Studio album by Zabranjeno Pušenje
- Released: October 31, 2018
- Recorded: 2017–2018
- Studio: Plavi Film, Zagreb, Croatia
- Genre: Rock
- Length: 59:18
- Language: Bosnian
- Label: Tropik; Menart;
- Producer: Sejo Sexon; Toni Lović;

Zabranjeno Pušenje chronology
| Radovi na cesti (2013) | Šok i nevjerica (2018) | Karamba! (2022) |

Singles from Šok i nevjerica
- "Nova godina" Released: December 11, 2017; "Irska" Released: October 19, 2018; "Kupi nas Ali" Released: Jun 17, 2019;

= Šok i nevjerica =

Šok i nevjerica is the eleventh studio album by Bosnian rock band Zabranjeno Pušenje, released through Tropik in Bosnia and Herzegovina and Menart in Croatia and Serbia, on October 31, 2018.

What to do ->
Answer these questions from the text on the album Šok i nevjerica:
(a) At which studio was the album recorded?
(b) On what date was the single "Irska" released?
(c) Which label released the album in Croatia and Serbia?
The data plays no part in any of these tasks.

Material ->

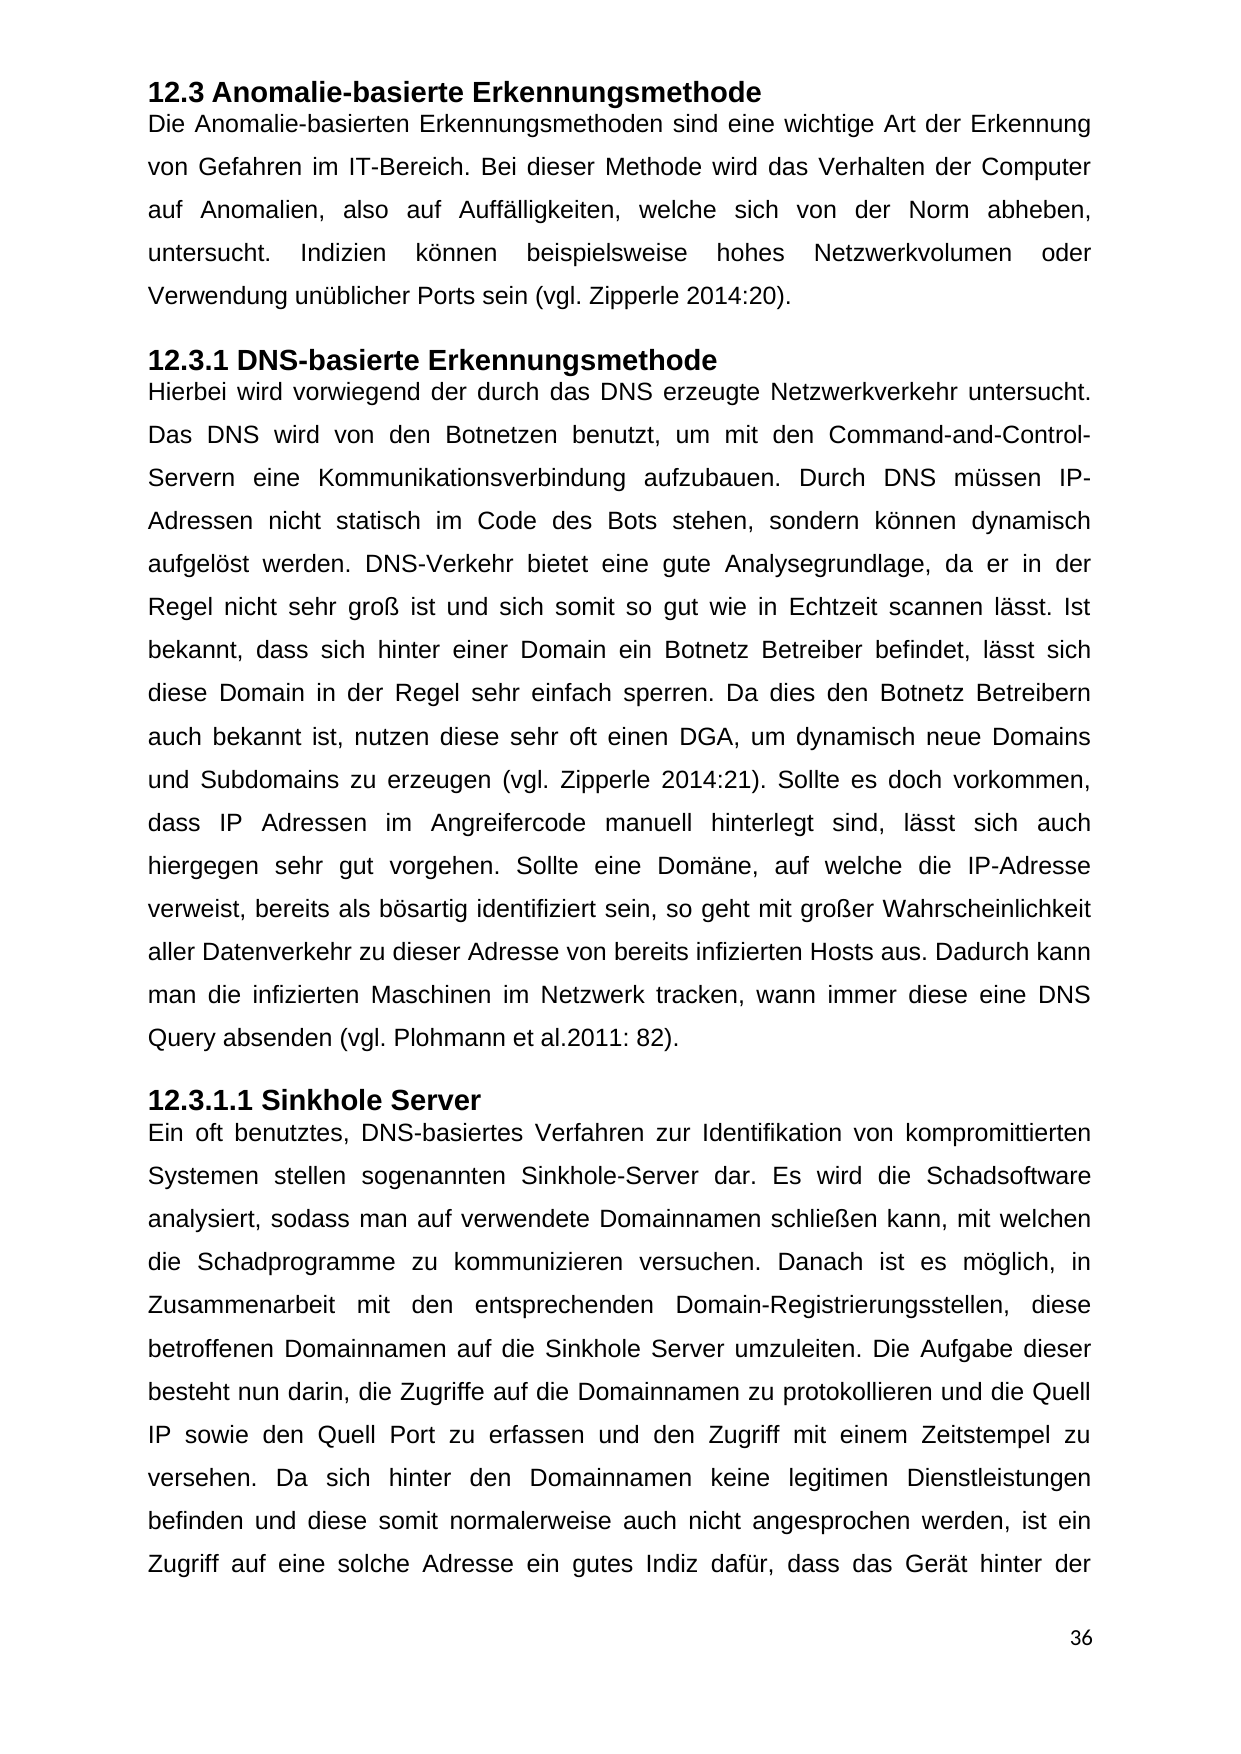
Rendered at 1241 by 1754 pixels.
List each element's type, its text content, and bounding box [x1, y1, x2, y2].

Task response ->
(a) Plavi Film, in Zagreb, Croatia.
(b) October 19, 2018.
(c) Menart.